Ich bin zurück aus Hannover, wo dieses Jahr vom 24.-25.2. der 32. Spurenworkshop der Spurenkommission der DGRM in Hannover stattfand.
Der historische und aktuelle Hauptzweck der Spurenworkshops ist dabei immer, die Ergebnisse der beiden jährlichen GEDNAP-Ringversuche für forensische Labors vorszustellen und zu diskutieren. Inzwischen ist die Veranstaltung aber zu einer großen Tagung mit Hunderten Teilnehmern und zahlreichen Industrieausstellern geworden, auf der auch immer wissenschaftliche Vorträge präsentiert werden.

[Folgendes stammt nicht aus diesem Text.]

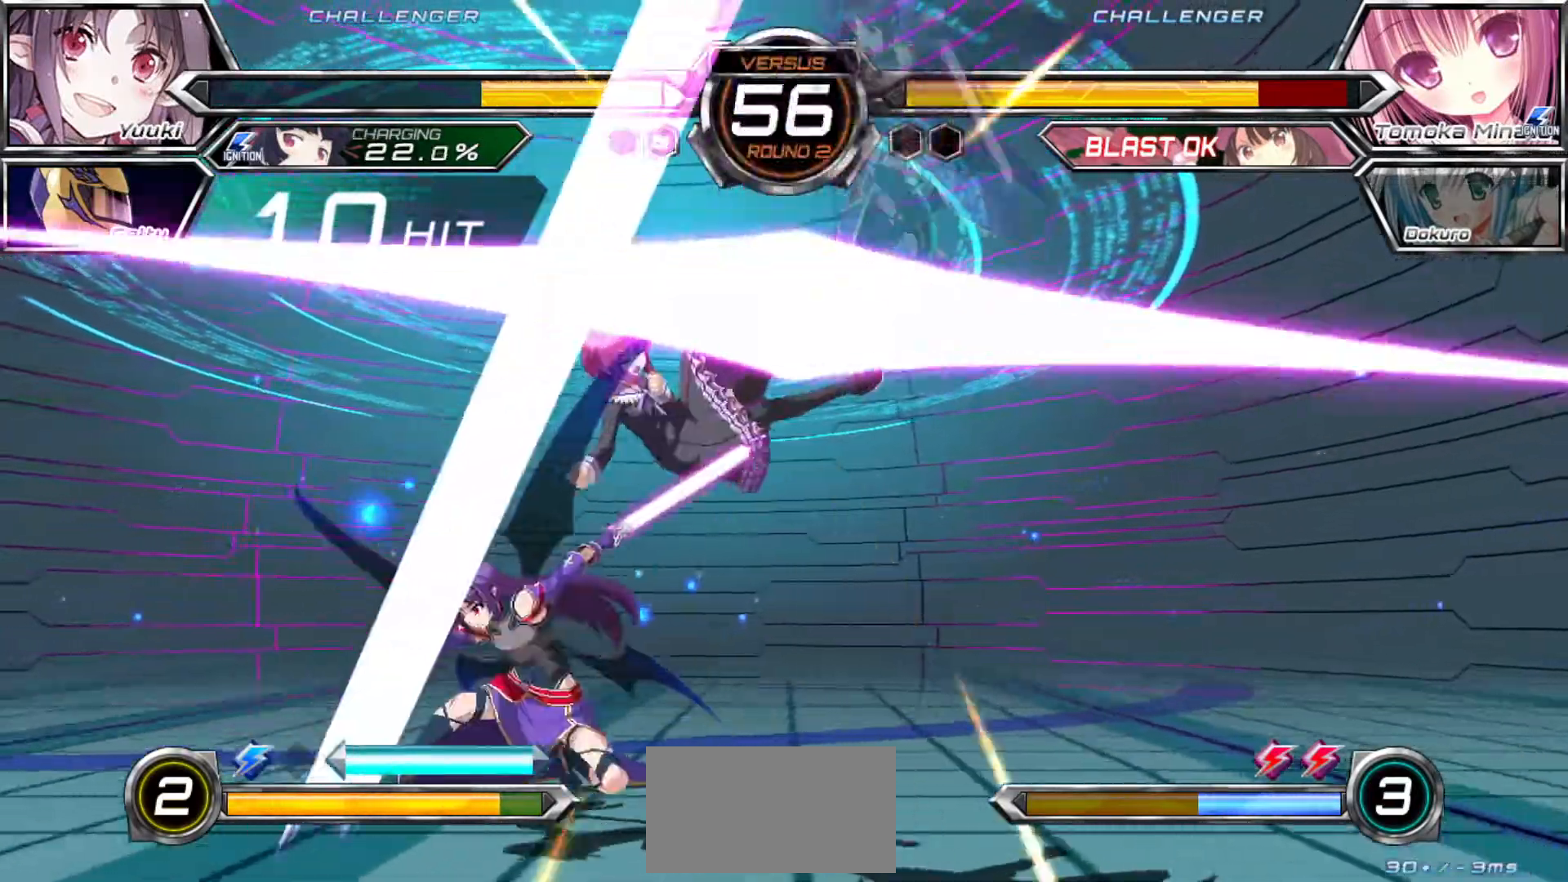
{"dt_ms": 500, "buttons": [], "left_stick": "center", "events": [[17, "left_stick", "right"], [83, "SQUARE", "down"], [83, "TRIANGLE", "down"], [133, "SQUARE", "up"], [150, "TRIANGLE", "up"], [183, "left_stick", "center"]]}
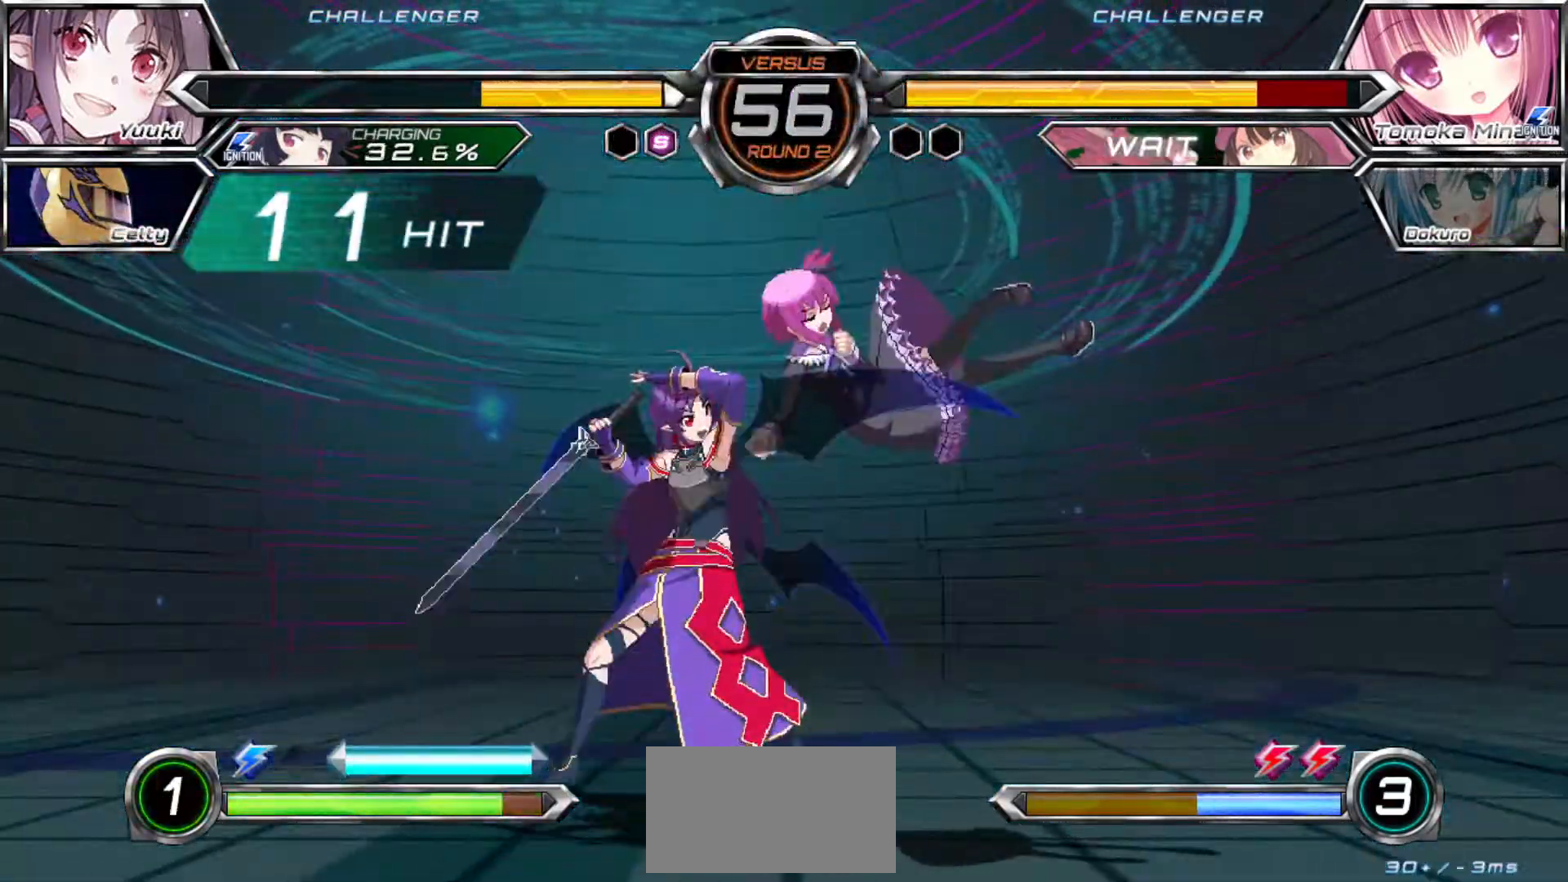
{"dt_ms": 500, "buttons": [], "left_stick": "right", "events": [[50, "left_stick", "right"]]}
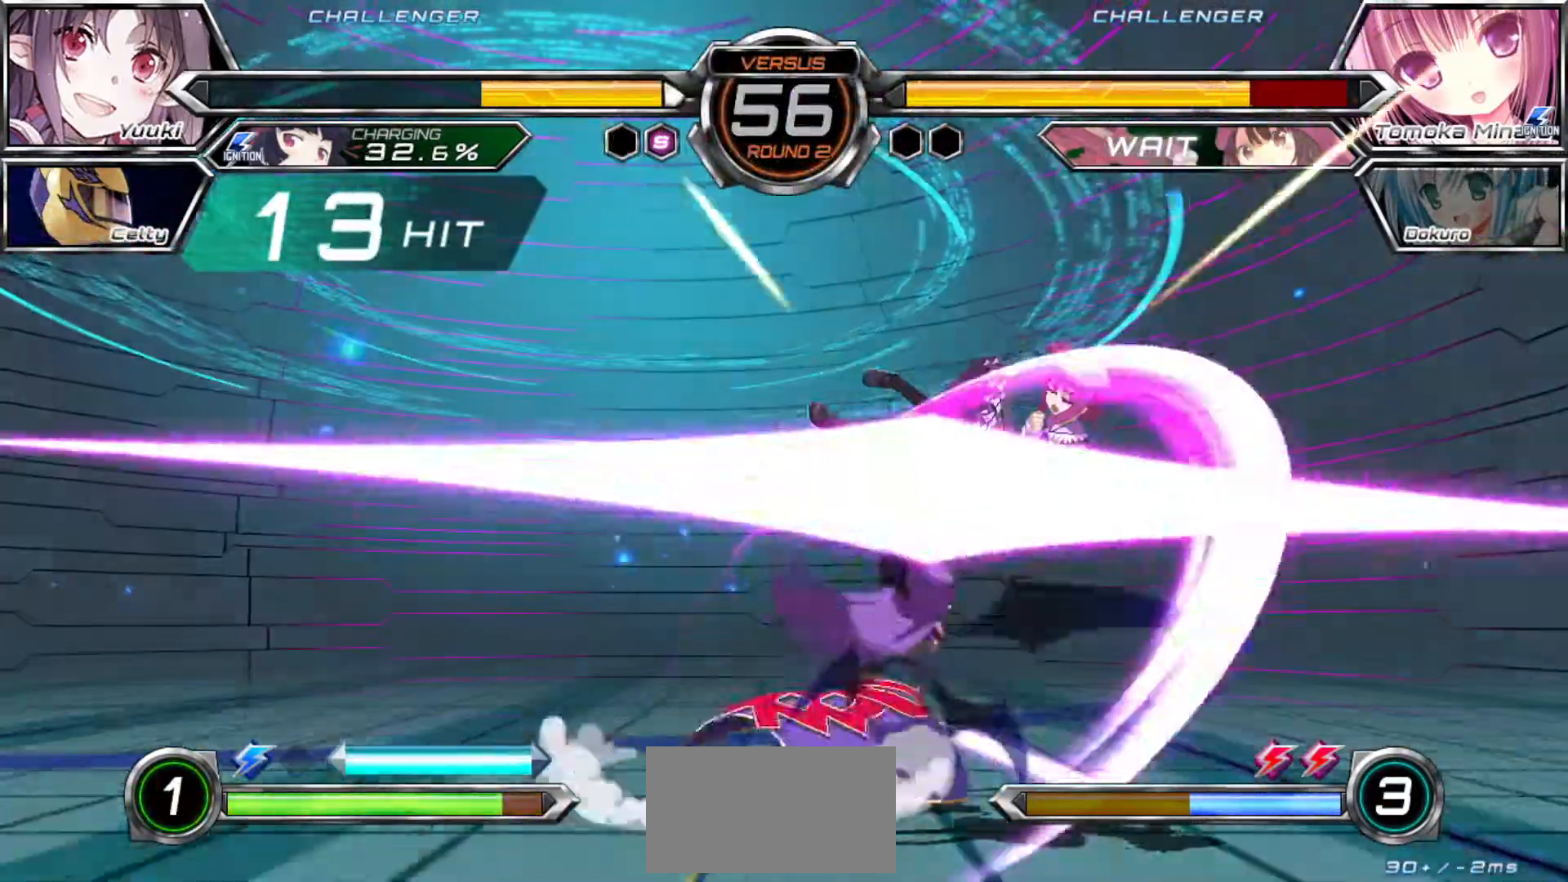
{"dt_ms": 500, "buttons": [], "left_stick": "up", "events": [[17, "CROSS", "down"], [83, "CROSS", "up"], [117, "left_stick", "center"], [400, "left_stick", "up"]]}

Bevor ich aber zum Programm komme, nehmen wir zunächst den Lokalkolorit dieser funkelnden Metropole im Herzen Niedersachsens in uns auf, dieser Perle an der Leine, dieser Hochburg des Hochdeutschen, die u.a. Ludwig Klages (Urheber der Pseudowissenschaft der Graphologie, dafür Feind der echten Wissenschaft) hervorbrachte.
Doch wer nun bei Hannover zuerst an Pracht, Graphologie oder die Cebit denkt, der lasse sich belehren:
Es gibt dort nämlich auch kühne Architektur in blühenden Landschaften
modernste Reisezentren für einen reibungslosen und komfortablen Nahverkehr
und (gesehen auf dem Weg zum Hotel) liebevoll bepflanzte und gegen unbefugten Zutritt gesicherte Naherholungsanlagen, die zu Innehalten, müßigem Verweilen und Lustwandeln einladen
Doch genug der Schwärmerei, wir waren ja schließlich nicht zum Vergnügen da. Der Campus der Medizinischen Hochschule empfing uns einladend mit seinem aufmunternden „Klotz in Dunkelgrau”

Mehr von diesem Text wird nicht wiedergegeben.